Kacper Wróblewski i Łukasz Sitek niestety nie zaliczą występu w Rajdzie Śląska do udanych. Pomimo wygrania pierwszego odcinka specjalnego sobotniego etapu - nie tylko w klasie, ale również wśród aut napędzanych na jedną oś, kolejnego już nie ukończyli.

Kacper Wróblewski i Łukasz Sitek niestety nie zaliczą występu w Rajdzie Śląska do udanych. Pomimo wygrania pierwszego odcinka specjalnego sobotniego etapu - nie tylko w klasie, ale również wśród aut napędzanych na jedną oś, kolejnego już nie ukończyli.
Kacper Wróblewski i Łukasz Sitek /Mat. prasowe /

Nie tak miał wyglądać ten weekend. Ciężko mi cokolwiek powiedzieć... Popełniłem bardzo mały błąd, który kosztował nas bardzo dużo - mówił Kacper Wróblewski.  Plan był, by jechać rozważnie i zbierać cenne doświadczenie z kilometra na kilometr. Z takim też nastawieniem przystąpiliśmy do rywalizacji. Wszystko szło zgodnie z planem, póki nie popełniłem naprawdę bardzo małego błędu, którego konsekwencje były potężne - relacjonował. Chciałbym z tego miejsca bardzo przeprosić moich partnerów, przyjaciół, kibiców oraz całą ekipę Rallytechnology, że zawiodłem. Trzymajcie teraz za nas kciuki, bo to będzie bardzo ciężki okres. Na pewno wyciągniemy wnioski - obiecał. 
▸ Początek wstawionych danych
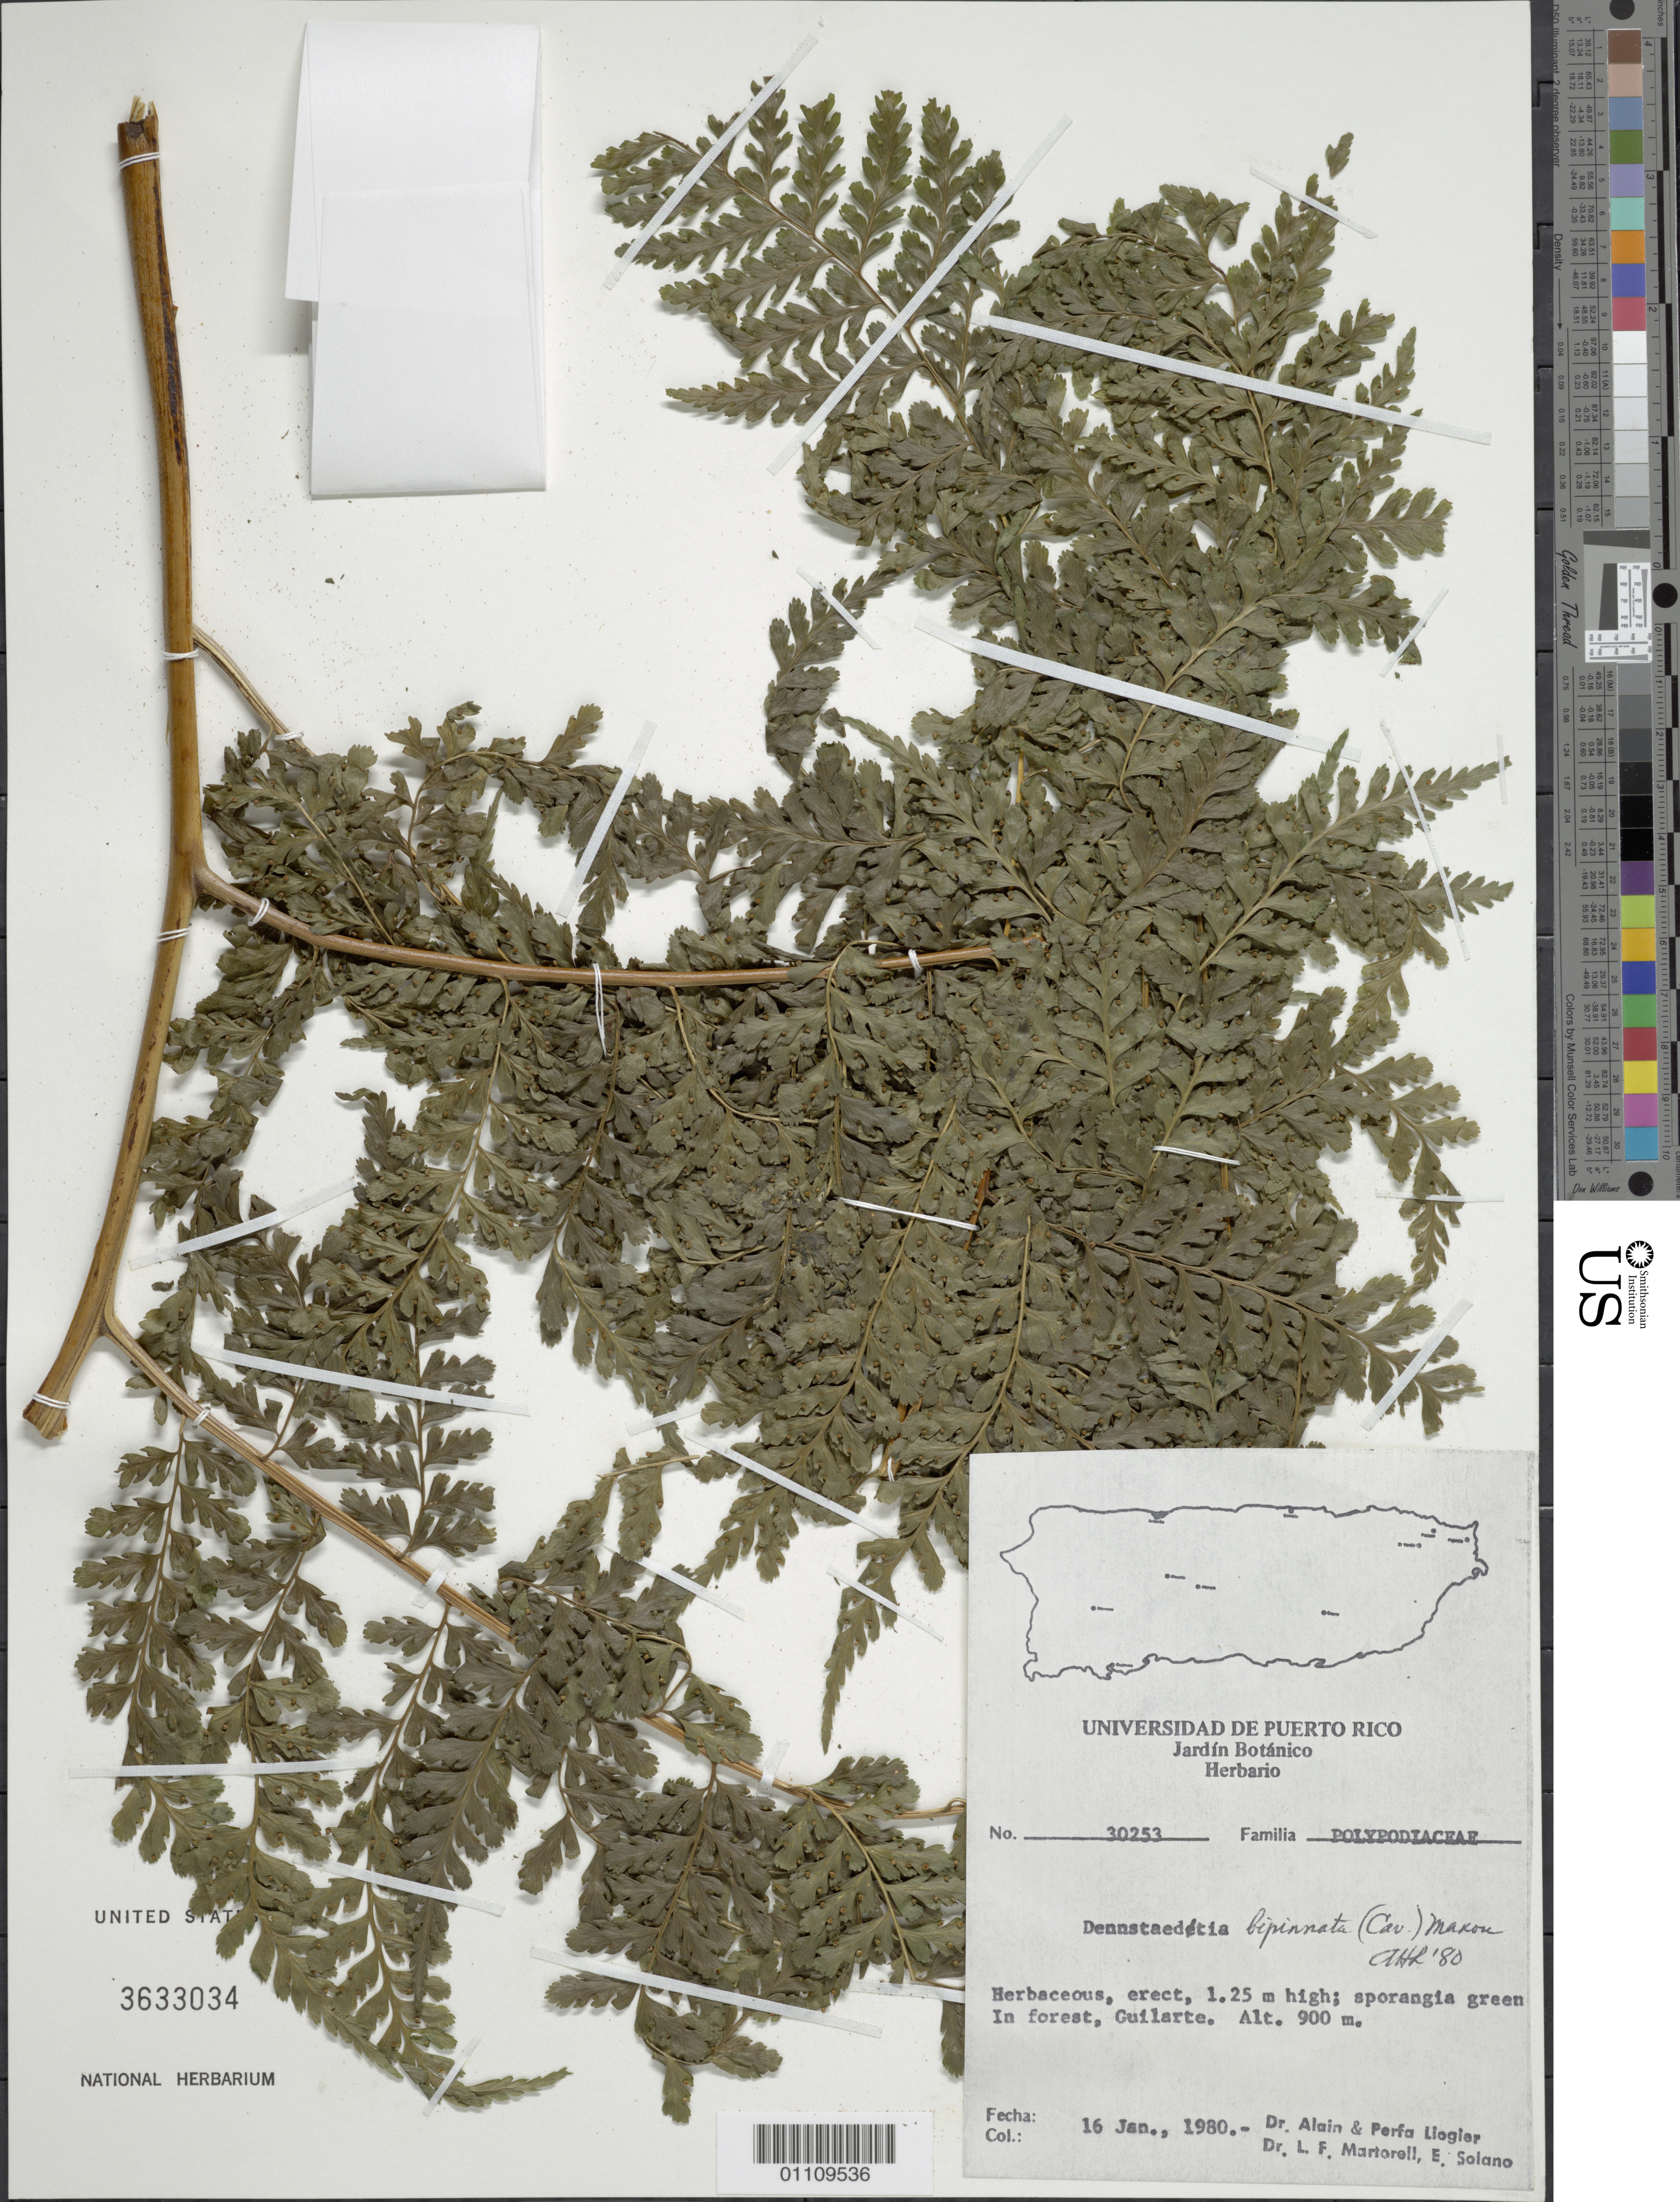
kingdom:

Długo czekałem na kolejny wspólny start. Rajd Śląska miał być dla nas szansą przejechania kolejnych cennych kilometrów. Jechało nam się dobrze, nie ryzykowaliśmy. Niestety, minimalny błąd na trzecim odcinku nie pozwolił na kontynuację. Nie jest to dla nas łatwe. Wyciągamy jednak wnioski i patrzymy w przyszłość. Dziękuje tym, którzy byli z nami i nas wspierali - mówił jadący z Wróblewskim Łukasz Sitek.